The Wiccan Web was co-authored by Patricia Telesco and Sirona Knight, both popular authors on Wicca and modern paganism. It was published in 2001 through Citadel Press, an imprint of Kensington Publishing.[5][6][7] The book was agented by Lisa Hagan, then of Paraview Literary Agency, who focuses on books on alternative and paranormal subjects.[8][9] Citadel, which specialized at the time in Wicca-oriented books, saw The Wiccan Web as "solely for entertainment purposes". The author Catherine Sanders, in her book Wicca's Charm, perceived their publication of the work as a "market-savvy" attempt to capitalize on a rapidly growing audience for pagan literature.[6]

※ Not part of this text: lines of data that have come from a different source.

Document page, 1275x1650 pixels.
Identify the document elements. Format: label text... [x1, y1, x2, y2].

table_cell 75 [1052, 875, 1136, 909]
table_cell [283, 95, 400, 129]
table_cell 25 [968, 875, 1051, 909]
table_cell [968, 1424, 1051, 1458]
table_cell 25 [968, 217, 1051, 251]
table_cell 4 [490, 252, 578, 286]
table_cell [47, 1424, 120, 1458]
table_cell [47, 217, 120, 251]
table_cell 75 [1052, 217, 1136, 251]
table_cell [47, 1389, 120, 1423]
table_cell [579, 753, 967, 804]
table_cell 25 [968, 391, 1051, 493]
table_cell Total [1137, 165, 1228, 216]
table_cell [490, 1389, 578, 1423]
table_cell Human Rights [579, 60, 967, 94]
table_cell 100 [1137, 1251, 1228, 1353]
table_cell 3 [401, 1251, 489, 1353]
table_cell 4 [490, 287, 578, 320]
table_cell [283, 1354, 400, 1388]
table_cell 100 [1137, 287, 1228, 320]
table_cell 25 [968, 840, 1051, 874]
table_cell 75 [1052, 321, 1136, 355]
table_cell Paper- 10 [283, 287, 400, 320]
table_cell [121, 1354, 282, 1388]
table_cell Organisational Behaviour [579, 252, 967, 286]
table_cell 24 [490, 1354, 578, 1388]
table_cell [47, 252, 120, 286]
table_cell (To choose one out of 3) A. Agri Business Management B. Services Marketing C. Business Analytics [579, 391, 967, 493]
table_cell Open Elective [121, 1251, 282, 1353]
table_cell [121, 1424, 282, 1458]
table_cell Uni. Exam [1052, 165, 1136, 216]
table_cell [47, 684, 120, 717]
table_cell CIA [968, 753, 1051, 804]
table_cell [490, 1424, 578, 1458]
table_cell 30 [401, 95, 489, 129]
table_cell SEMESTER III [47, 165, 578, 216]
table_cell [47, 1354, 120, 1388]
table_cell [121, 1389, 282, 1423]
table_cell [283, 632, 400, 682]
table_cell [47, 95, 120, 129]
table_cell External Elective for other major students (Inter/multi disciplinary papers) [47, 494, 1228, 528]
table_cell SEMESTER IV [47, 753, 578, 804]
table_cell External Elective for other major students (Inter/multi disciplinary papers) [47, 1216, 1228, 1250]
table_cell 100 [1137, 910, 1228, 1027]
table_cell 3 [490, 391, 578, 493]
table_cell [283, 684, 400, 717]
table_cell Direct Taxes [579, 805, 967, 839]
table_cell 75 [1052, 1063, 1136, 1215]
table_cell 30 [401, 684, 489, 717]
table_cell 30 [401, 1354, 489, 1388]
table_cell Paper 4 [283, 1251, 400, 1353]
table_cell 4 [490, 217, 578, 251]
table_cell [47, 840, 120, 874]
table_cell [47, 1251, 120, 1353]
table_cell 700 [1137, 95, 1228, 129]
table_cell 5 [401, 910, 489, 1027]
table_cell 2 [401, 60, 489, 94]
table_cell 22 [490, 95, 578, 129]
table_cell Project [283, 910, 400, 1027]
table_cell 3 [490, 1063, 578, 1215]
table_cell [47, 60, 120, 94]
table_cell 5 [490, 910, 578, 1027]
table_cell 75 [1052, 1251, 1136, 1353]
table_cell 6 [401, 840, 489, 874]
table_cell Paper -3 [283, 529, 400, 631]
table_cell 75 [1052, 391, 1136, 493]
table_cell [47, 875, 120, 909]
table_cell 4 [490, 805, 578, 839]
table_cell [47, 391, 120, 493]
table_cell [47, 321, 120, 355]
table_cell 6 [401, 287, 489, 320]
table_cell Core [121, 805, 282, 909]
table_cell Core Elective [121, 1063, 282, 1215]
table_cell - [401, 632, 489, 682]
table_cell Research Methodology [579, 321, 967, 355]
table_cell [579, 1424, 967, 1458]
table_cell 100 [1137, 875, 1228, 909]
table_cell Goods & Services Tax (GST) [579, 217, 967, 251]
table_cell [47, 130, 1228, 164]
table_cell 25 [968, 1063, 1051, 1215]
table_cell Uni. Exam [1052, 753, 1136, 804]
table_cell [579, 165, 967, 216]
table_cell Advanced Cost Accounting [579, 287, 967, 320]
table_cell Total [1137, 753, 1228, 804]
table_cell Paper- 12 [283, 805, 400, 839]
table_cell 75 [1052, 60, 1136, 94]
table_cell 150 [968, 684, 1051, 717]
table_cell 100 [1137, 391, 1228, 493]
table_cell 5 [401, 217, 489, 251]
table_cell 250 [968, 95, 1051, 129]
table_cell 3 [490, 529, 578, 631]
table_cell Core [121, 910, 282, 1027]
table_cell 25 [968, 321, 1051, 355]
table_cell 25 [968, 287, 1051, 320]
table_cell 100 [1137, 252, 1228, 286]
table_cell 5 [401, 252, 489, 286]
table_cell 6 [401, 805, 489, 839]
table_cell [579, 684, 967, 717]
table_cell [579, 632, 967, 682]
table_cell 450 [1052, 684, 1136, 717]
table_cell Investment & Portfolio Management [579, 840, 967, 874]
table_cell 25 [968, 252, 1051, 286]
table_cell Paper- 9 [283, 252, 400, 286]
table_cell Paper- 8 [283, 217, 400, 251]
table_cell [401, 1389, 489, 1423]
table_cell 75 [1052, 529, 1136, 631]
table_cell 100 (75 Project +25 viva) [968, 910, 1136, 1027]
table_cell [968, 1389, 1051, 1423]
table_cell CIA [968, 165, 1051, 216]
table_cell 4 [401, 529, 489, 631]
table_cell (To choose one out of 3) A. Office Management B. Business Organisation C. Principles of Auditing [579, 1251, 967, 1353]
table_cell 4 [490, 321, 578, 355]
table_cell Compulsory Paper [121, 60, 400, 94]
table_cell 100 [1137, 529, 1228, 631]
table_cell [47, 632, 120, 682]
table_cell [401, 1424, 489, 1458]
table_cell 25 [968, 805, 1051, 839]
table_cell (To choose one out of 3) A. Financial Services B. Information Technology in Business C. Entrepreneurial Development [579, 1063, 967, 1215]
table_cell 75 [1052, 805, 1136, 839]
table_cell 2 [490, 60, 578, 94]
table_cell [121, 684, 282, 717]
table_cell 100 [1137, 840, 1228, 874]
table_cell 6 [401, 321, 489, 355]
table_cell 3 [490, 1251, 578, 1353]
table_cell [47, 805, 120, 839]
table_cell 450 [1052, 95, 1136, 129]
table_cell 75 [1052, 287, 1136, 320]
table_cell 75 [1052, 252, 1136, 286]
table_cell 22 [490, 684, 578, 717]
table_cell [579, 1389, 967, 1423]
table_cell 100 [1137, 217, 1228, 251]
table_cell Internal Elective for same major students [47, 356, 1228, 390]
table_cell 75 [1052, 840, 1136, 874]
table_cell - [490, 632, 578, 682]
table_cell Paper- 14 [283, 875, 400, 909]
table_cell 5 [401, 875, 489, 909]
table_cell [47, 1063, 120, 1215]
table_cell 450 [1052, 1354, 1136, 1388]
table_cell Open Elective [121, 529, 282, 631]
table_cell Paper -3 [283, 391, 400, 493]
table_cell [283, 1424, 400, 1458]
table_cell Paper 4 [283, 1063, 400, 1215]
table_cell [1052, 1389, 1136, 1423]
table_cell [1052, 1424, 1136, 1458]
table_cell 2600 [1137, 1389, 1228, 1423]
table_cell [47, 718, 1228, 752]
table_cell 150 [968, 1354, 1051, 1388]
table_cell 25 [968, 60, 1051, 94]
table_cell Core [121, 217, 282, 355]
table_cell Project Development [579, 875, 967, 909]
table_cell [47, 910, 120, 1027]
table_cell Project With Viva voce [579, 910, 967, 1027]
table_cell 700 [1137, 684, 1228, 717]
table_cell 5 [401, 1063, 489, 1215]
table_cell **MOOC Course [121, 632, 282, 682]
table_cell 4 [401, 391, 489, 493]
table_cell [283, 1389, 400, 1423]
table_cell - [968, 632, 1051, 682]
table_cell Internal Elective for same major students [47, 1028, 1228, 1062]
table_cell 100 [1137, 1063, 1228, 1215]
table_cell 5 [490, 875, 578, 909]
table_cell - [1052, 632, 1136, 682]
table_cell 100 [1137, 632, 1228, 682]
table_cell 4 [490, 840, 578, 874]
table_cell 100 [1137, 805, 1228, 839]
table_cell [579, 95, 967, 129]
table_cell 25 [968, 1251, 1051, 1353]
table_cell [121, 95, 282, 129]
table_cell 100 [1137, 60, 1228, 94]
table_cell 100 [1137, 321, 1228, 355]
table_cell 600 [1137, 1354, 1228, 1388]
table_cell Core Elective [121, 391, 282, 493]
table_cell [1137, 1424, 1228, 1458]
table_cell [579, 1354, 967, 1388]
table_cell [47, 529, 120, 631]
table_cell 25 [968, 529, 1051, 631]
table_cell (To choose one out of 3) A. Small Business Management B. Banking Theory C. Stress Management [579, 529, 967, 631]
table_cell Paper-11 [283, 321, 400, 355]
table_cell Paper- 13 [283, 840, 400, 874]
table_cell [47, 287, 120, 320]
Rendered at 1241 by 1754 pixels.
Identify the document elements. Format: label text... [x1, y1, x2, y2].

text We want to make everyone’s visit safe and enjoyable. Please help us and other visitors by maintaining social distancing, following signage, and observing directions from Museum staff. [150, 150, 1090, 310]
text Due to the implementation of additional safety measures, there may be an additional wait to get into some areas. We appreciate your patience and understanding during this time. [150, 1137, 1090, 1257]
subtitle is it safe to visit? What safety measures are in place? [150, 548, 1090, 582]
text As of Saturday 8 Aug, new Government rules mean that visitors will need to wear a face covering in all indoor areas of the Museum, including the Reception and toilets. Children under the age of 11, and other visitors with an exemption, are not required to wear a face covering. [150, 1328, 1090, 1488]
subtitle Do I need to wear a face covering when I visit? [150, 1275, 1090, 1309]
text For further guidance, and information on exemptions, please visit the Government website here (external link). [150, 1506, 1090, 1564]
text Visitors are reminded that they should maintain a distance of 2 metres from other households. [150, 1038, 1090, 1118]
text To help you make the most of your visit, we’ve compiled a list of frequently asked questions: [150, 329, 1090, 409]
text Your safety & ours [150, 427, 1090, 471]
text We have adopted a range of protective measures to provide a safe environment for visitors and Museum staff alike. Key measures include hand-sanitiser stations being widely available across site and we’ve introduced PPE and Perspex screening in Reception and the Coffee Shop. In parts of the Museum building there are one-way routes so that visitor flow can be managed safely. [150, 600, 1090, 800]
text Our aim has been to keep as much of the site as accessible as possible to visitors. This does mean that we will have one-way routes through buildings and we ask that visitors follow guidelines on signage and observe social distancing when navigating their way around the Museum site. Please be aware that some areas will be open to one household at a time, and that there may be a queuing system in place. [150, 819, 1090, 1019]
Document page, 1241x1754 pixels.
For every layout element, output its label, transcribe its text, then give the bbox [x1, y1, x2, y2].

The book received negative reviews. In an article for the Wiccan magazine newWitch, Barbara Fisher described The Wiccan Web as "like watching a train wreck in slow motion" and called its "sheer goofiness [...] astounding". She criticised its surface-level and "mechanistic" understanding of Wiccan practice, singling out its ignorance of the role of willpower in the religion's rituals. Though Fisher considered The Wiccan Web "inadvertently very funny", she found it useless as a serious guide to online pagan subcultures.[1] The journalist and satirist David Thorpe sarcastically referred to The Wiccan Web as "one of the most important documents of the information age", mocking its poor understanding of technology, its association of figures such as Aengus and Coventina with rituals to create webrings, and its proposed emoticons, such as the use of :-) *#/ (-: to represent sex magic.[2]
Other analyses of The Wiccan Web saw it as a symbol of the era's growing online presence of new religious movements. Sanders identified the book as a significant how-to guide for interacting in online Wiccan subcultures. Writing from a Christian perspective, she contextualized The Wiccan Web alongside Wiccan e-commerce storefronts, popular contemporary websites such as The Witches' Voice, and in-person coven meetings arranged online to present a narrative of Wicca as an increasingly prominent religion.[10] In his 2005 book Cyberhenge: Modern Pagans on the Internet, the scholar of religious studies Douglas E. Cowan drew attention to The Wiccan Web's focus on "personal, instinctual associations" and explicit acknowledgement that its readers may disagree with its conclusions, describing this as part of an "often exuberant attitude of religious individualism" amongst neopagans.[11] Cowan referred to The Wiccan Web again in a discussion of material use in new religions in the Brill Handbook of Hyper-real Religion. He drew attention to its suggestions to use old or broken computer equipment for ritual purposes, such as using computer keys for divination purposes, and contextualized this within expanding norms for use of ritual objects in religious practice.[5]